Thursday, August 22, 2013

President’s Pell Plan Probably Problematic



From yesterday’s reports, President Obama’s plan for changing how higher education is paid for is very much a mixed bag.  It sounds mostly well-intended, and parts of it are quite good: I was heartened to hear an embrace of competency-based education, for example, and it’s hard to argue with the idea of allowing students with bachelor’s degrees to get aid for vocational training if they need it.  A little well-timed brushing up on, say, software skills can go a long way.

But with money, the devil is in the details.  And I’ve already spotted one slippery devil.  

The plan is based mostly on “ratings” of colleges, based on their performance on a set of measures to be determined.  Students who choose “better” colleges, as defined by the rating system, will be eligible for larger Pell grants and subsidized loans.

Let’s think about that for a minute.  Larger Pell grants for students at “better” schools?

For community colleges, that falls somewhere between “irrelevant” and “catastrophic.”

I understand the surface-level appeal.  Pay for performance sounds a lot like fairness.  It recognizes the power of incentives, and it combines carrot and stick.  I get that.

And done right, it can do exactly that.  But I don’t see larger Pell grants accomplishing that.

That’s because Pell grants go to students, rather than to colleges.  For expensive schools, that may be a distinction without a difference; their tuition is high enough that it consumes the entirety of even a maximum grant..  But in the community college world, the distinction matters.  Here, Pell money above and beyond tuition and fees goes directly to the student.  (The idea is to help offset the costs of books, transportation, and the like.)  That means that the higher Pell grant would help more expensive colleges directly, and community colleges not at all.   

In other words, for most community colleges, a higher Pell ceiling wouldn’t mean a single dollar more for the colleges themselves.  But it might well mean a larger influx of low-income students, who would presumably be rewarded for forsaking more expensive options.  If you buy the argument about “undermatching” -- I’m not a fan, but some people are -- this policy should make it worse.

Over time, more expensive colleges would benefit doubly.  They’d get higher graduation rates from having a higher-income student body -- these things tend to correlate -- and as a result, the low-income they do attract would come with larger checks.  Meanwhile, the lower-cost colleges would absorb more high-risk students, without additional funding to pay for the supports that increase their chances of success.  The only way that community colleges would capture a gain from an increase in Pell grants would be to...wait for it...raise costs dramatically.  

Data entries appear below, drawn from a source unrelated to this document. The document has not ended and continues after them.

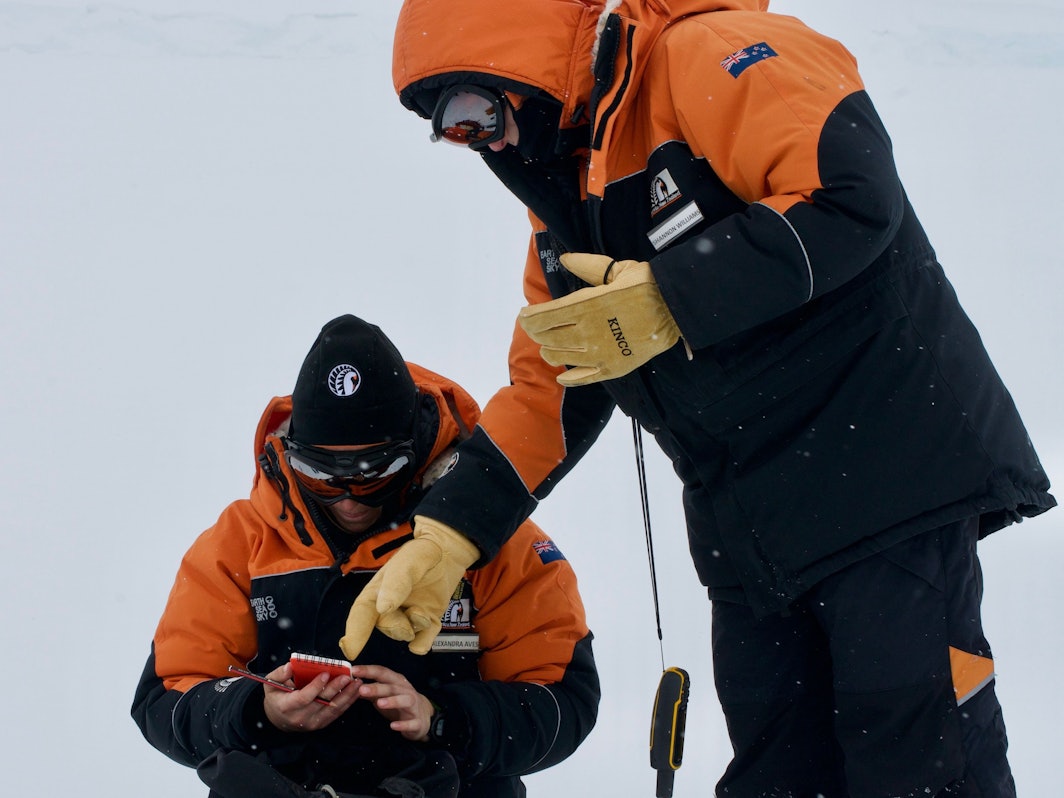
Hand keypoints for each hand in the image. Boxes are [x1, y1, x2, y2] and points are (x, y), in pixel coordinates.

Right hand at [261, 662, 360, 732]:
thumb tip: (291, 665)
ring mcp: (312, 723)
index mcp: (286, 707)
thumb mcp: (271, 684)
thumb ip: (280, 673)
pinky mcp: (321, 724)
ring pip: (332, 709)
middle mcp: (300, 718)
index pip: (304, 698)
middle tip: (347, 676)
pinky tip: (355, 692)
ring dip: (347, 696)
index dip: (315, 686)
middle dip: (336, 689)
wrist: (278, 719)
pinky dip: (347, 702)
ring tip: (357, 682)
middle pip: (321, 703)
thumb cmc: (276, 697)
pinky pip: (336, 713)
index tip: (326, 673)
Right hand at [339, 515, 478, 657]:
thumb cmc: (423, 553)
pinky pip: (421, 642)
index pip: (361, 614)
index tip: (350, 651)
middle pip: (386, 627)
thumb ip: (396, 582)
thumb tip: (382, 608)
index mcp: (377, 591)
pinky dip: (423, 644)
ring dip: (415, 627)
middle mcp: (390, 607)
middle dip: (396, 626)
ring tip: (423, 610)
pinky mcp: (427, 622)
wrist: (449, 553)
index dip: (354, 633)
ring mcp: (409, 615)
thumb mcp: (409, 561)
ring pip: (405, 634)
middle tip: (413, 613)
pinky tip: (426, 637)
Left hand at [351, 664, 435, 741]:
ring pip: (405, 700)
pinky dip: (403, 724)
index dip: (368, 670)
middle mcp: (406, 691)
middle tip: (362, 689)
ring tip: (379, 703)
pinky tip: (393, 726)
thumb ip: (370, 690)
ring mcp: (413, 706)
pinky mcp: (417, 722)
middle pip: (392, 687)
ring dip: (393, 701)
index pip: (382, 673)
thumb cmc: (399, 703)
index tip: (353, 670)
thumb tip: (350, 685)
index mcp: (396, 682)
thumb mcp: (384, 695)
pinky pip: (411, 723)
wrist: (422, 717)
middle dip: (377, 687)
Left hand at [518, 252, 679, 385]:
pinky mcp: (612, 368)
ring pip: (558, 357)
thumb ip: (587, 265)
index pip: (540, 318)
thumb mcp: (616, 269)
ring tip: (550, 345)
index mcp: (583, 306)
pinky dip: (568, 378)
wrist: (676, 308)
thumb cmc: (646, 284)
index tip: (524, 315)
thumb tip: (563, 259)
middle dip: (537, 332)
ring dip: (549, 350)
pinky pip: (582, 379)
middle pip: (545, 338)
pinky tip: (562, 375)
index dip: (527, 318)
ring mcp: (598, 354)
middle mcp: (586, 333)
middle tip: (538, 327)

If a low-cost school were to try to capture some of those gains in order to provide support, it would get dinged for a large percentage increase in cost.  Meanwhile, institutions that already cost much more could raise prices much more in absolute terms, since starting from a higher base means the percentages would be smaller.

Hmm.

In the world of the lowest-priced colleges, there’s a yawning gap between the money available to students and the money available to colleges.  That gap means that, say, increasing the maximum Pell grant does absolutely nothing to help a college improve.

I’d also be concerned about regional differences.  In New England, community college graduation rates tend to be lower than in, say, the Dakotas.  That’s not a reflection of institutional performance; if it were, then presumably we’d see exceptions.  It’s a reflection of the other local options available for high-achieving students.  States with more robust four-year sectors tend to have lower two-year graduation rates, and vice versa.  That’s because the Honors high school grad in rural North Dakota is far likelier to attend a community college -- for lack of other options -- than the Honors grad in Boston, where options are thick on the ground.  How that reflects any given college’s “performance” eludes me.

I’d like to think that we wouldn’t base measures of something as important as higher education on dumber statistics than we use for baseball.  The sabermetric movement in baseball -- featured in the book and movie “Moneyball” -- has devised such measures as “expected wins” that a given player generates, or performance above or below “replacement level.”  But we haven’t really done that in higher ed, where the societal stakes are much higher.

Given how important this is, I’d like to see us develop a sabermetrics of higher ed.  Start with an “expected” graduation rate, say, based on the demographic profile of the students.  Colleges that do better than their demographics would suggest must be doing something right; colleges that underperform their demographics presumably have some work to do.  That way, we aren’t just conflating institutional performance with the economic class of the student body.

Of course, that would require recognizing the integrity of institutions as institutions, rather than as simple collections of individuals.  (That’s why I’m so impressed by College for America: it captures the reduced transaction costs of an institution, but also gets around Baumol’s cost disease with competencies.  That’s a powerful one-two punch.)  But that’s a much longer post.

Much of what the president outlined may be moot, absent Congressional approval.  This year the House is too busy with ritualistic votes on repealing Obamacare to deal with much else, and I don’t see this platform being any kind of exception.  As an indication of elite thinking, though, I saw real cause for optimism.  I just hope they’re fluent enough in the details not to do great, if unintended, damage.